Look where I am. My girlfriend was raped and I was powerless to stop it. My track history in relation to grad school is piss poor. I chose the wrong program, and I was miserable, now I can’t get into MFA program because you can read the misery in my grades.
My girlfriend is hundreds of miles away. I moved because I thought I was sparing her. I was afraid I’d lose it and knock her brown eyes right off her face. The only thing the decision engendered were feelings of betrayal and nervous breakdowns. When was the last time I made the right decision about anything? Hell when was the last time someone offered me advice that didn’t bite me in the ass?
Joseph Campbell wrote about the call. See before the hero’s journey begins he hears the call. He is summoned by light or the powers that be or George Lucas or whoever. But there are heroes who resist the call, and they are punished. Jonah and the whale: man is called by God to do his work, man runs away in fear, man is eaten by whale. Only when Jonah repents and accepts his ministry is he released.
What if you’re tone deaf though? What if you can’t hear the call? It might as well be static, covered in noise pollution, trampled over by car stereos with bass five miles high, a giant arrogant robot, straight from the big-eyes-small-mouth fantasy world of Japan, making the rest of us shake and vibrate against our will. We don’t even get to enjoy the song. You can’t hear it! There is only bass, and a smug asshole at the eye of the storm, king of his chrome world.

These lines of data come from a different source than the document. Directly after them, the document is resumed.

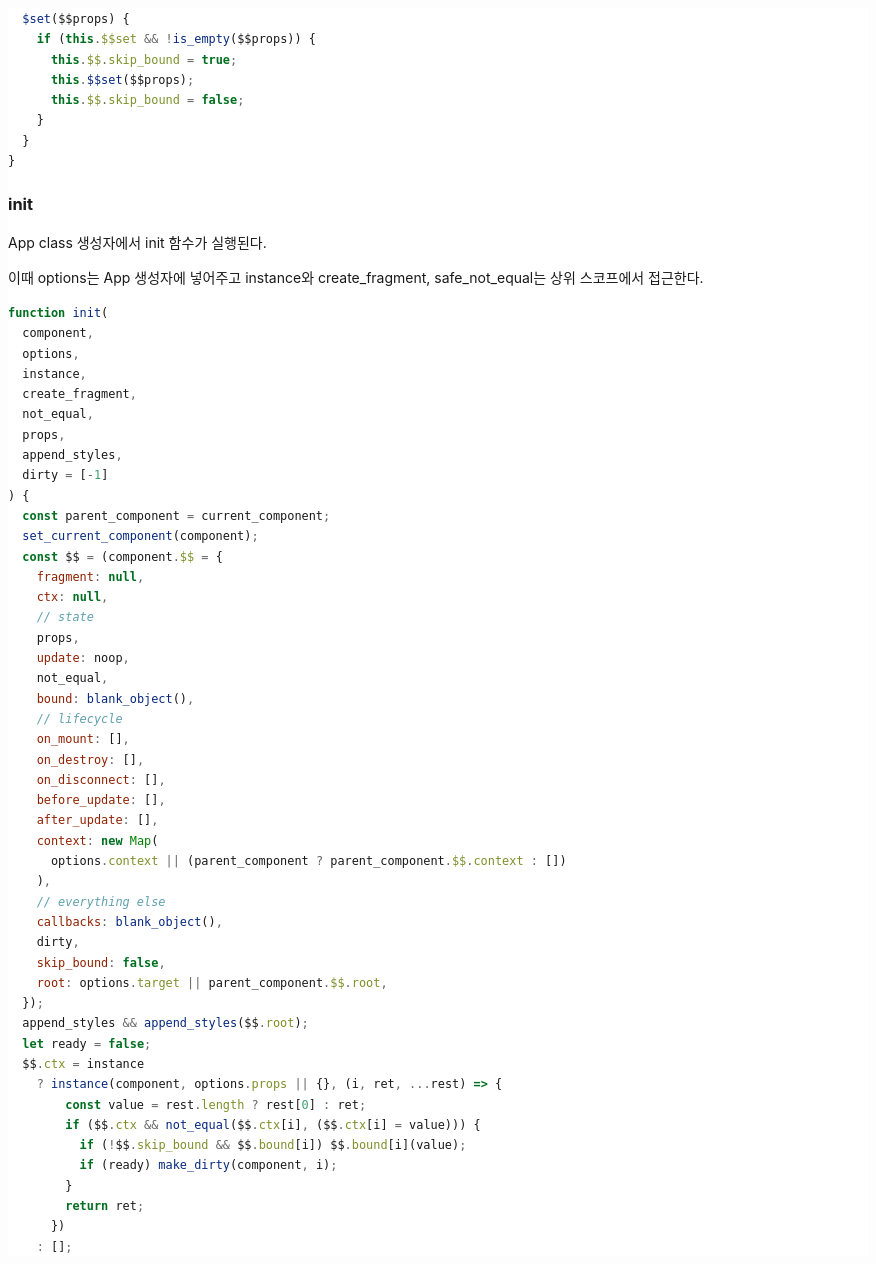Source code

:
 ```js
  $set($$props) {
    if (this.$$set && !is_empty($$props)) {
      this.$$.skip_bound = true;
      this.$$set($$props);
      this.$$.skip_bound = false;
    }
  }
}
```

### init

App class 생성자에서 init 함수가 실행된다.

이때 options는 App 생성자에 넣어주고 instance와 create_fragment, safe_not_equal는 상위 스코프에서 접근한다.

```js
function init(
  component,
  options,
  instance,
  create_fragment,
  not_equal,
  props,
  append_styles,
  dirty = [-1]
) {
  const parent_component = current_component;
  set_current_component(component);
  const $$ = (component.$$ = {
    fragment: null,
    ctx: null,
    // state
    props,
    update: noop,
    not_equal,
    bound: blank_object(),
    // lifecycle
    on_mount: [],
    on_destroy: [],
    on_disconnect: [],
    before_update: [],
    after_update: [],
    context: new Map(
      options.context || (parent_component ? parent_component.$$.context : [])
    ),
    // everything else
    callbacks: blank_object(),
    dirty,
    skip_bound: false,
    root: options.target || parent_component.$$.root,
  });
  append_styles && append_styles($$.root);
  let ready = false;
  $$.ctx = instance
    ? instance(component, options.props || {}, (i, ret, ...rest) => {
        const value = rest.length ? rest[0] : ret;
        if ($$.ctx && not_equal($$.ctx[i], ($$.ctx[i] = value))) {
          if (!$$.skip_bound && $$.bound[i]) $$.bound[i](value);
          if (ready) make_dirty(component, i);
        }
        return ret;
      })
    : [];
```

I wrote this and I haven’t inched to clarity, not one bit.
I doubt, and it scares me. I doubt, and it tires me, wears me down.

2 comments:

Jae Jagger said...

I keep waiting for life to give me a sign, or a signal, and before in the way, it's carried me off in some direction, and I've been saved.

I keep listening, to the wind, to everyone around me, for this signal. What am I suppose to fucking do? Stay? Go? Lay down and die somewhere?

I don't know if your mother is abusive or if she adds to your feelings of low self-worth, but if she does, you need to leave. I think you feel helpless in general, and that's paralyzing. Like, no shit, right? I remember when I was in the hospital, and everyone in group therapy gave me the same advice, and I wanted to tell them to fuck themselves...because I was so trapped.

Jerk off to porn. I cum at least once a day with my vibrator. It's the only part of my day I actually enjoy.

TigrMchine said...

I don't think my mother is abusive, thought as a child she wasn't always sure what to do with me, if that makes any sense.

The real problem with my mother is she is a neat freak, at least she's obsessed with the cleanliness of the house. I don't have to pay rent so to an extent, I understand her desire to keep things tidy.

It is quite a thing to live with a neat freak, to grow up with one. You actually live inside their neurosis!

Jerk off to porn? ha! I'm jerking off as I write this...that came out wrong.

Some days my ego is rock solid, but others not so much. It's like someone hit a reset button and I'm stuck in 1993 all over again.